Mr Yeo argued that it was “clear” that the reports were not intended to be taken seriously, and challenged a prosecutor’s suggestion that references to a “battle hug” could refer to sexual contact.

The court artist sketch by Elizabeth Cook of (left to right) serving Metropolitan police officers Pc William Neville, and Jonathon Cobban, along with former police officer Joel Borders appearing in the dock of Westminster Magistrates’ Court in London, accused of sharing “grossly abusive WhatsApp messages with Sarah Everard killer Wayne Couzens.


PC Cobban and PC Neville joked about the term after PC Neville described pinning a 15-year-old girl to the ground during a police incident.

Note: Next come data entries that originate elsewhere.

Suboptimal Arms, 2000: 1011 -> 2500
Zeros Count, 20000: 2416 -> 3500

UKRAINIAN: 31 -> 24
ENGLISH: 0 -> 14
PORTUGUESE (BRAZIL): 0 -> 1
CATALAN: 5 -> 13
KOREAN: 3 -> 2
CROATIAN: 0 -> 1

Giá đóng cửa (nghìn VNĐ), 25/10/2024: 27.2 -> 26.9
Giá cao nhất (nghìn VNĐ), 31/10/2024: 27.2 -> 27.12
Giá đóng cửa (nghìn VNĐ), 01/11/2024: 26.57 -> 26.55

Mr Brown said the post implied that PC Neville “enjoyed physically restraining a very vulnerable and disturbed 15-year-old girl while on duty because he enjoyed, or at least drew on, his experience with a ‘wrestling yummy'”.

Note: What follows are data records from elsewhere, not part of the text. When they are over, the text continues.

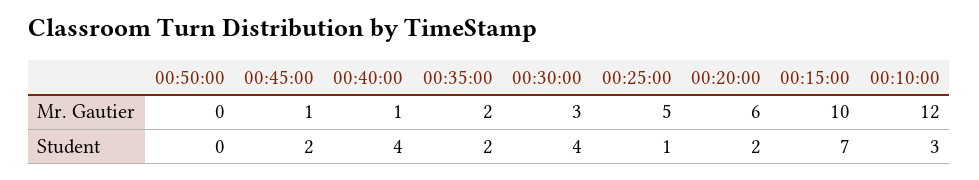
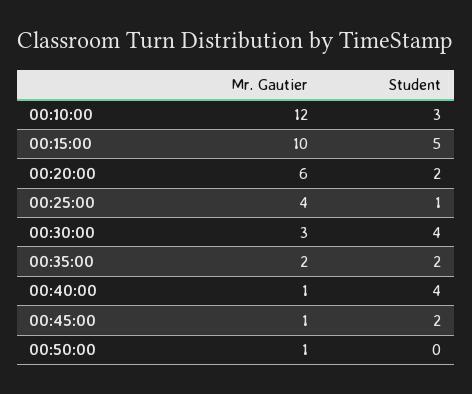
00:50:00, Mr. Gautier: 0 -> 1
00:25:00, Mr. Gautier: 5 -> 4
00:15:00, Student: 7 -> 5

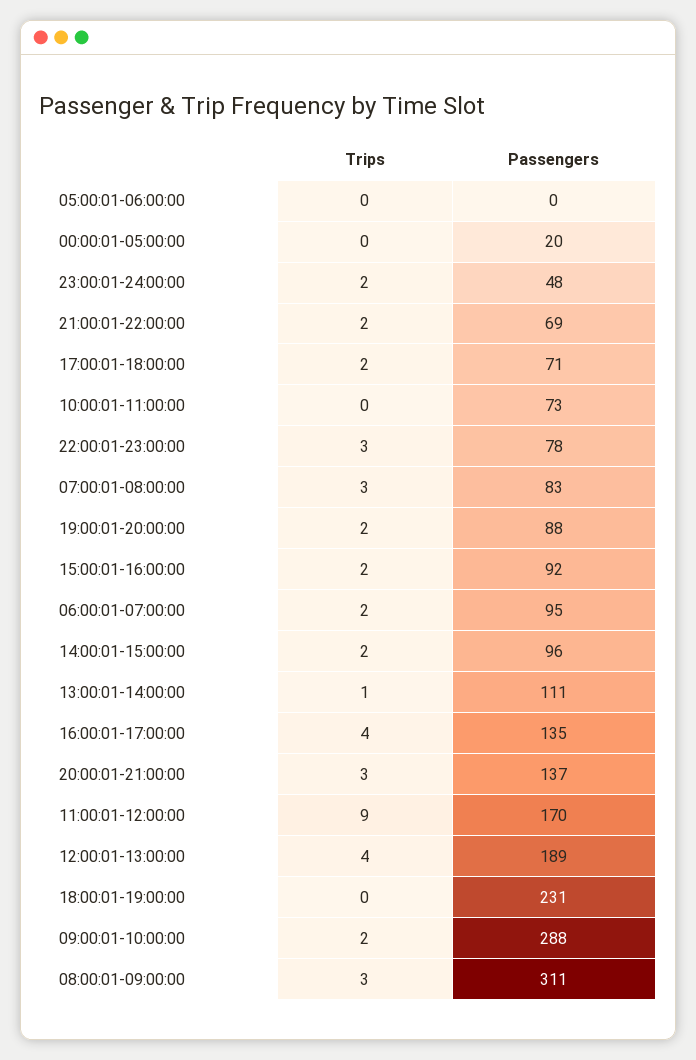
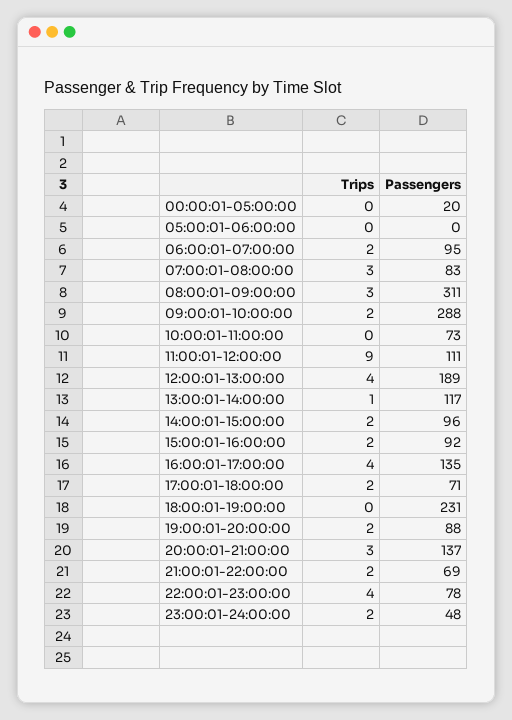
Trips, 22:00:01-23:00:00: 3 -> 4
Passengers, 13:00:01-14:00:00: 111 -> 117
Passengers, 11:00:01-12:00:00: 170 -> 111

He argued that the exchange suggested that lawful restraint could be used “as an excuse or cover for unconsensual physical or sexual contact with a detainee”.

But Mr Yeo disputed the meaning of “battle hugging” and told the court it was a “term used in officer training in connection with a bear hugging technique”.

District Judge Turnock ruled that the prosecution and defense should challenge the matter with further evidence, not accepting that the “sole ordinary meeting referred to the use of some sort of police skill in the context of lawfully detaining a person”.

Prosecutor Edward Brown, QC, said the group included “a close-knit group” of seven police officers who had transferred from the Civil Nuclear Constabulary to the Metropolitan Police.

“There is no evidence that any of the defendants, or the other members of the group, ‘called out’ or challenged any of their co-defendants after receiving what the prosecution considers the abusive messages,” he added.

“Each defendant actively participated and chose to remain in the group.”

The trial continues and all three suspects are expected to testify on Friday.